Determining pitch-angle diffusion coefficients from test particle simulations

TL;DR

This paper introduces two novel methods to determine pitch-angle diffusion coefficients from numerical simulations, improving accuracy especially in strong turbulence, by analyzing changes in particle distribution functions rather than trajectories.

Contribution

The paper presents two new techniques for calculating pitch-angle diffusion coefficients from simulations, extending analysis capabilities beyond small-angle scattering and weak turbulence.

Findings

Methods accurately recover input diffusion coefficients in Monte Carlo simulations.

Enhanced analysis of strong turbulence in hybrid MHD-particle simulations.
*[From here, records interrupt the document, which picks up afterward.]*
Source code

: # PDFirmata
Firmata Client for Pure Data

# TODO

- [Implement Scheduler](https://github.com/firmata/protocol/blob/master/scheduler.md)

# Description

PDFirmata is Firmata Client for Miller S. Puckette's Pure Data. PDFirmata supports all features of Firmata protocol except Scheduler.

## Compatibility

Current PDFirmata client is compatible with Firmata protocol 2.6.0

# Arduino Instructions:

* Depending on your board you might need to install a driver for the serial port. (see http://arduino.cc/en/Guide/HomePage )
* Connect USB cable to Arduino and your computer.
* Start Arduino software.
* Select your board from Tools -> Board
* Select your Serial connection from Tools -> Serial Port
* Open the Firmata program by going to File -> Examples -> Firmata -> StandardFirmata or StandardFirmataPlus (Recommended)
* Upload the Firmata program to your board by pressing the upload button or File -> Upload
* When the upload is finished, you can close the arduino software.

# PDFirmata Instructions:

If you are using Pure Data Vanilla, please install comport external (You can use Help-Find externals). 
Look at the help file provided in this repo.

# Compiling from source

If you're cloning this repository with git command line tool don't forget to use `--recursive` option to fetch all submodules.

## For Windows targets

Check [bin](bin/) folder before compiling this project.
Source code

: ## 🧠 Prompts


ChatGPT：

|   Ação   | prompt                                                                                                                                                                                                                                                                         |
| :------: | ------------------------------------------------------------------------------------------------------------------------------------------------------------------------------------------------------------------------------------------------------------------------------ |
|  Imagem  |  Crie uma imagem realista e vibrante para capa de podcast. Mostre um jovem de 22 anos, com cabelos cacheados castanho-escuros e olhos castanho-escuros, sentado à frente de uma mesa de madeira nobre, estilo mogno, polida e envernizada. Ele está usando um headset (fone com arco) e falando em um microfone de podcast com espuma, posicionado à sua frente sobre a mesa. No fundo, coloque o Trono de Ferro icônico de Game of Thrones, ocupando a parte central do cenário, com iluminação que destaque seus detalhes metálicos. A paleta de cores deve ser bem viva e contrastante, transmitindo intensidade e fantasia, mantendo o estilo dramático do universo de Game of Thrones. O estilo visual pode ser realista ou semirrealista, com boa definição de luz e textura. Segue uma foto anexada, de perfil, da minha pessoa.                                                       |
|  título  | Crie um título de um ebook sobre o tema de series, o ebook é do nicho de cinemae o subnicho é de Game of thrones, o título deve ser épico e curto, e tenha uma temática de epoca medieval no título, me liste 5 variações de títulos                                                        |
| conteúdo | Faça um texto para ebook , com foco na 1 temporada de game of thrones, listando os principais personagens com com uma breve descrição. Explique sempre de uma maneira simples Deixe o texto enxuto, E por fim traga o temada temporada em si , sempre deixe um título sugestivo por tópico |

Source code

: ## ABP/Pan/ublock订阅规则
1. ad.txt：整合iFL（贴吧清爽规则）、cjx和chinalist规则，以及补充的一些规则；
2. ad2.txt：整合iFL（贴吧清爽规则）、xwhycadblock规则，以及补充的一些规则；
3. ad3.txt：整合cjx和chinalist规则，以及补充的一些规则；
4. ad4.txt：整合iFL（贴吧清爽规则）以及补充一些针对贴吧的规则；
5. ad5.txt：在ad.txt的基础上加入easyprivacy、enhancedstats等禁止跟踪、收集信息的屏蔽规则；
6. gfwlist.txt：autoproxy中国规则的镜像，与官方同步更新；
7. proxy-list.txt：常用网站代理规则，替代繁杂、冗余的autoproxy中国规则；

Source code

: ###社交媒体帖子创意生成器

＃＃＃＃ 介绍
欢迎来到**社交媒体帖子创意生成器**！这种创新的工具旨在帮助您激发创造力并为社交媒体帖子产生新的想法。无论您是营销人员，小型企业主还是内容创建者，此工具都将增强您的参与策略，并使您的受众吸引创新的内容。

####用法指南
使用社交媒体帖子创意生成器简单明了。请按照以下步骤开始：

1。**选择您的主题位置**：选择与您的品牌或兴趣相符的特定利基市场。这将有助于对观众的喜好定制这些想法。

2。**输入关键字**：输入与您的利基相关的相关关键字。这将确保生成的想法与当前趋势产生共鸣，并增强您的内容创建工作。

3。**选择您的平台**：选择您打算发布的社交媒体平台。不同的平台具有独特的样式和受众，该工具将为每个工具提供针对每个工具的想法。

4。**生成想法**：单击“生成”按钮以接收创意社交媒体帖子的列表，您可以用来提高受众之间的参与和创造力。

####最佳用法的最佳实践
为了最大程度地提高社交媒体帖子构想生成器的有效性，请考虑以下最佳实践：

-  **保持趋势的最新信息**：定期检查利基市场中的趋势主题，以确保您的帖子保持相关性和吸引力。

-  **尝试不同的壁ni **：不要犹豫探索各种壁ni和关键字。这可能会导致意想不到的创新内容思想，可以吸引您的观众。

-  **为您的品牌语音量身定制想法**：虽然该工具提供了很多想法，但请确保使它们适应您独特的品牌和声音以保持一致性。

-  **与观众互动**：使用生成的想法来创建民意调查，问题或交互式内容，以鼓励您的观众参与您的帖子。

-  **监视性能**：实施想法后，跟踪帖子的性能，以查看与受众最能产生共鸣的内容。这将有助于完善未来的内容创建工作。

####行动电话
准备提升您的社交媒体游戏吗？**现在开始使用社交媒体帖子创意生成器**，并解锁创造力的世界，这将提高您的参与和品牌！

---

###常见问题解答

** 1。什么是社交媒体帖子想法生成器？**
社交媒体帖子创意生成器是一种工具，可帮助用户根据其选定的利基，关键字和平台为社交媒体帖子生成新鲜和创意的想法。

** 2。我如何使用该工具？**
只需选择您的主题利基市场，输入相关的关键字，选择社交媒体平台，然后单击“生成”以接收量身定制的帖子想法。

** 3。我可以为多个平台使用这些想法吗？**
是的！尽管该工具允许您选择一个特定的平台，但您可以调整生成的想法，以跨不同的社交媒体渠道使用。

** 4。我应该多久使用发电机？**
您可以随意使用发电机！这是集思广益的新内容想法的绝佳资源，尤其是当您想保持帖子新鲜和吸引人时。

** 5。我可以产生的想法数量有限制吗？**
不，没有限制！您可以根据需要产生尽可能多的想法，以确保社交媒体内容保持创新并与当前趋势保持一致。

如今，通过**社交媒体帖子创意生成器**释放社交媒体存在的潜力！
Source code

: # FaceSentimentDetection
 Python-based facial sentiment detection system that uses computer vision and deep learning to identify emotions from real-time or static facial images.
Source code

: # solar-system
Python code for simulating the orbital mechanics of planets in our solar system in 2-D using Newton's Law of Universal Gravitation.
Better resolution of diffusion coefficients compared to traditional trajectory-based methods.

Abstract

Transport and acceleration of charged particles in turbulent media is a topic of great interest in space physics and interstellar astrophysics. These processes are dominated by the scattering of particles off magnetic irregularities. The scattering process itself is usually described by small-angle scattering with the pitch-angle coefficient $D_{\mu\mu}$ playing a major role. Since the diffusion coefficient $D_{\mu\mu}$ can be determined analytically only for the approximation of quasi-linear theory, the determination of this coefficient from numerical simulations has, therefore, become more important. So far these simulations yield particle tracks for small-scale scattering, which can then be interpreted using the running diffusion coefficients. This method has a limited range of validity. This paper presents two new methods that allow for the calculation of the pitch-angle diffusion coefficient from numerical simulations. These methods no longer analyse particle trajectories, but the change of particle distribution functions. It is shown that they provide better resolved results and allow for the analysis of strong turbulence. The application of these methods to Monte Carlo simulations of particle scattering and hybrid MHD-particle simulations is presented. Both analysis methods are able to recover the diffusion coefficients used as input for the Monte Carlo simulations and provide better results in MHD simulations especially for stronger turbulence.